Conditional vs marginal (the non-collapsibility subtlety): the OR is non-collapsible. The conditional OR from logistic regression is a different parameter than the marginal OR, even when there is NO confounding and randomisation is perfect. This is mathematical, not statistical bias. FDA 2023 favours marginal RD (via g-computation) for primary reporting to avoid parameter ambiguity. See clinical-biostatistics/effect-measures and Permutt 2020.
| Approach | Estimand | Inference | Strength | Fails when |
|----------|----------|-----------|----------|------------|
| Unadjusted logistic / chi-square | Marginal OR | Wald or LR | Simple; transparent | Loses efficiency vs adjusted (Senn 2013); inflates SE under stratified randomisation (Kahan-Morris 2012) |
| Logistic with covariates (ML, Wald CI) | Conditional log-OR | Wald | Standard; widely available | Conditional OR != marginal OR due to non-collapsibility (Permutt 2020); not the FDA 2023 primary estimand |
| Logistic + g-computation / standardisation | Marginal RD/RR/OR | Influence function or bootstrap SE | FDA 2023 recommended primary estimand for binary | Requires correct outcome model AND post-fit standardisation; needs robust SE machinery |
| Targeted Maximum Likelihood (TMLE) | Marginal RD/RR/OR | Influence function | Provably efficient; doubly robust in observational | Implementation heavier; mostly R (tmle, tmle3); rare in confirmatory submissions |
| Modified Poisson with sandwich SE | Marginal RR | HC1/HC3 sandwich | Direct RR estimation when prevalence >10% | Slightly less efficient than log-binomial when log-binomial converges |
| Log-binomial regression | Marginal RR | Wald | Direct RR estimation | Frequent convergence failure when predicted risk near 1 |
| Firth penalised logistic | Conditional OR (penalised) | Penalised LR test preferred | Handles separation, rare events (<5% prevalence) | Wald CI/p liberal; must use PLR test (Heinze-Schemper 2002) |
| Ordinal logistic (proportional odds) | Common conditional OR across cut-points | Wald or LR | Preserves ordering information | Proportional odds assumption violation (Brant test) |
| Partial proportional odds | PO holds for some covariates, not others | Hybrid | Salvages ordinal model when PO fails for one predictor | Increased complexity; harder interpretation |
| Multinomial logistic | Per-category log-OR | Wald | No PO assumption needed | Loses efficiency; harder communication |
Postdoc reading list: Permutt 2020 Stat Biopharm Res 12:45 (conditional vs marginal estimand); FDA May 2023 Final Guidance "Adjusting for Covariates in RCTs" (the regulatory rulebook); Tsiatis et al 2008 Stat Med 27:4658 (robust ANCOVA framework); Senn 2013 Stat Med 32:1439 (precision from adjustment even under perfect balance); Kahan-Morris 2012 Stat Med 31:328 (must adjust for stratification factors).

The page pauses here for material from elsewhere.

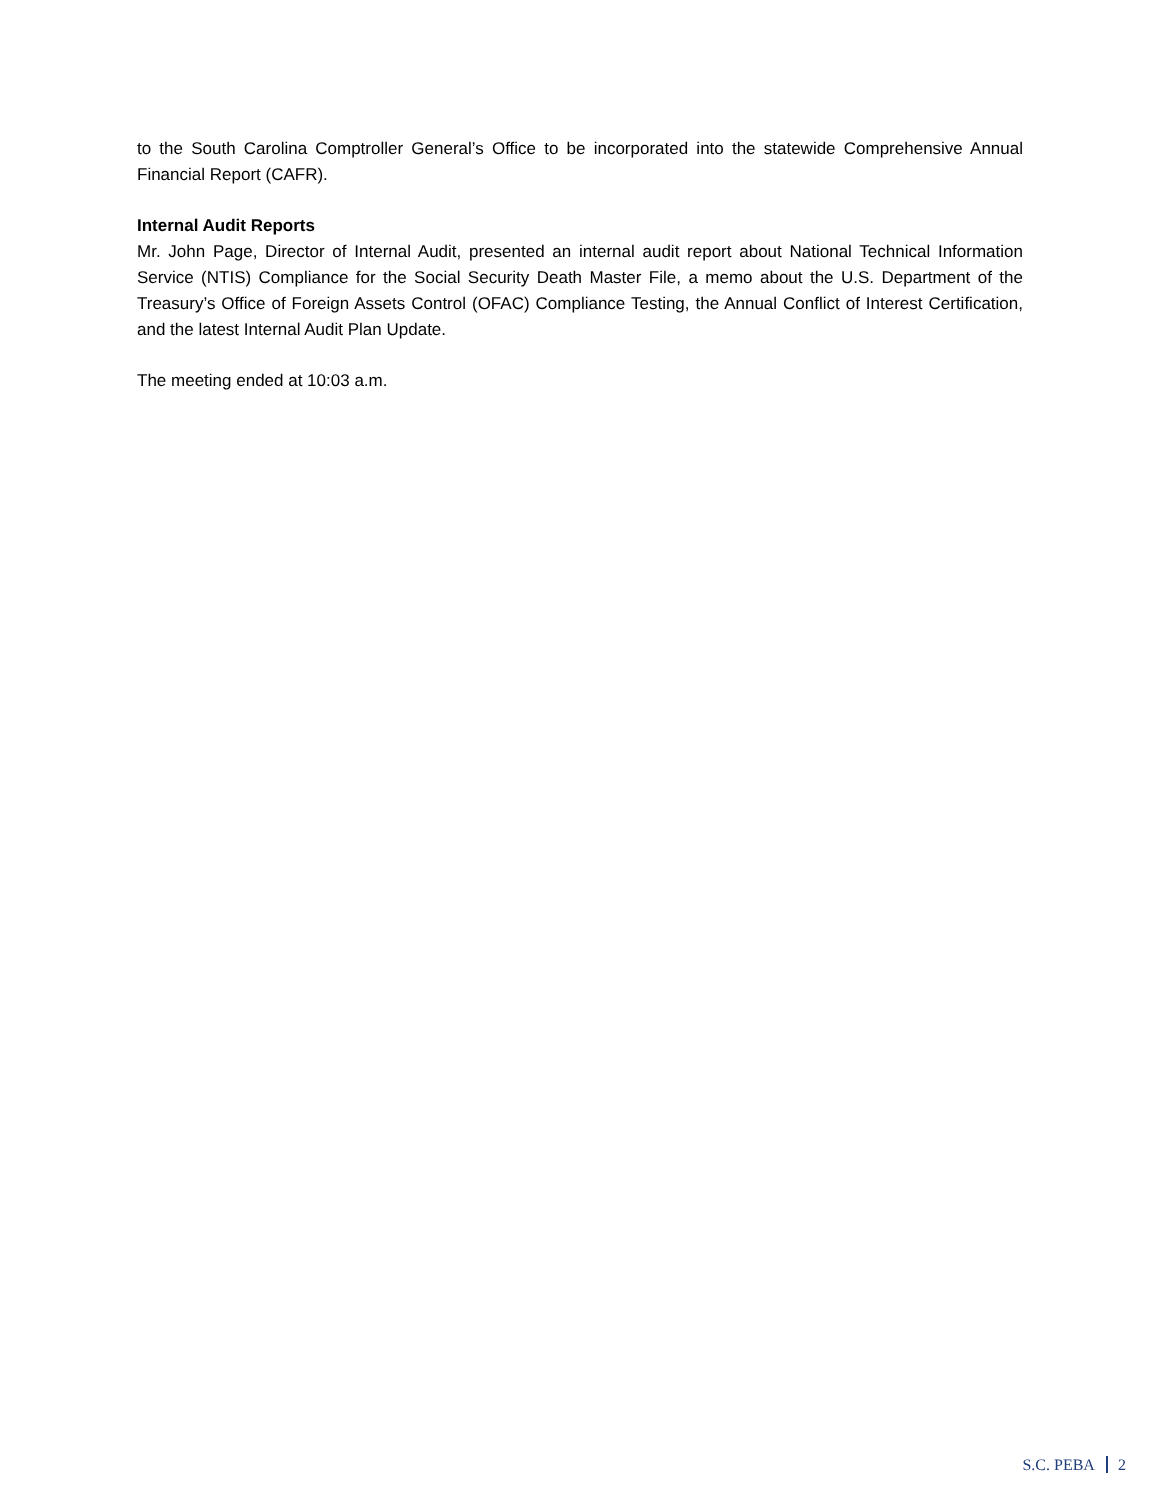to the South Carolina Comptroller General’s Office to be incorporated into the statewide Comprehensive Annual Financial Report (CAFR).
Internal Audit Reports
Mr. John Page, Director of Internal Audit, presented an internal audit report about National Technical Information Service (NTIS) Compliance for the Social Security Death Master File, a memo about the U.S. Department of the Treasury’s Office of Foreign Assets Control (OFAC) Compliance Testing, the Annual Conflict of Interest Certification, and the latest Internal Audit Plan Update.
The meeting ended at 10:03 a.m.
S.C. PEBA 2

| Scenario | Recommended approach | Why |
|----------|---------------------|-----|
| RCT, binary primary endpoint, no covariate adjustment in SAP | Unadjusted logistic with marginal OR; chi-square supportive | Simple regulatory case; consider whether covariate adjustment would gain power (Senn 2013) |
| RCT, binary primary, covariates pre-specified, FDA 2023 compliant | Logistic adjusted + g-computation for marginal RD; conditional OR supportive | FDA 2023 final: marginal estimand for primary; mention HC3 sandwich SE |
| RCT, stratified randomisation (sex/region/severity) | Include strata as covariates in logistic; the analytic decision is non-optional | Kahan-Morris 2012: ignoring strata inflates Type-I error up to 30% |
| Common outcome (prevalence >10%) where RR is the policy quantity | Modified Poisson + HC1/HC3 OR log-binomial regression | Avoid OR misinterpretation; Zou 2004; cite EMA 2015 on covariate adjustment |
| Rare event (<5% prevalence) or separation observed | Firth penalty + penalised LR test for p-value | Heinze-Schemper 2002; Wald p from Firth is liberal |
| Ordinal outcome, PO assumption supportable | Proportional odds; verify with Brant test (R brant::brant) | Most efficient when PO holds; common in toxicity grading and PROs |
| Ordinal outcome, PO fails on one or two predictors | Partial PO model (R VGAM::vglm(..., cumulative(parallel=FALSE~X))) | Salvages most efficiency; only the offending coefficient gets per-cut-point estimate |
| Ordinal outcome, PO fails widely | Multinomial logistic | Worst case; loses ordering info but valid |
| Single arm observational with strong confounding | Logistic adjusted + g-computation + propensity weighting | Doubly robust; cite Hernan-Robins; consider TMLE |
| Binary endpoint, longitudinal repeated measures | GEE or generalised linear mixed model | Sandwich SE for GEE; mixed-model OR is subject-specific not marginal |
Goal: Fit a covariate-adjusted logistic regression for a binary clinical endpoint with explicit reference category and pre-specified covariates.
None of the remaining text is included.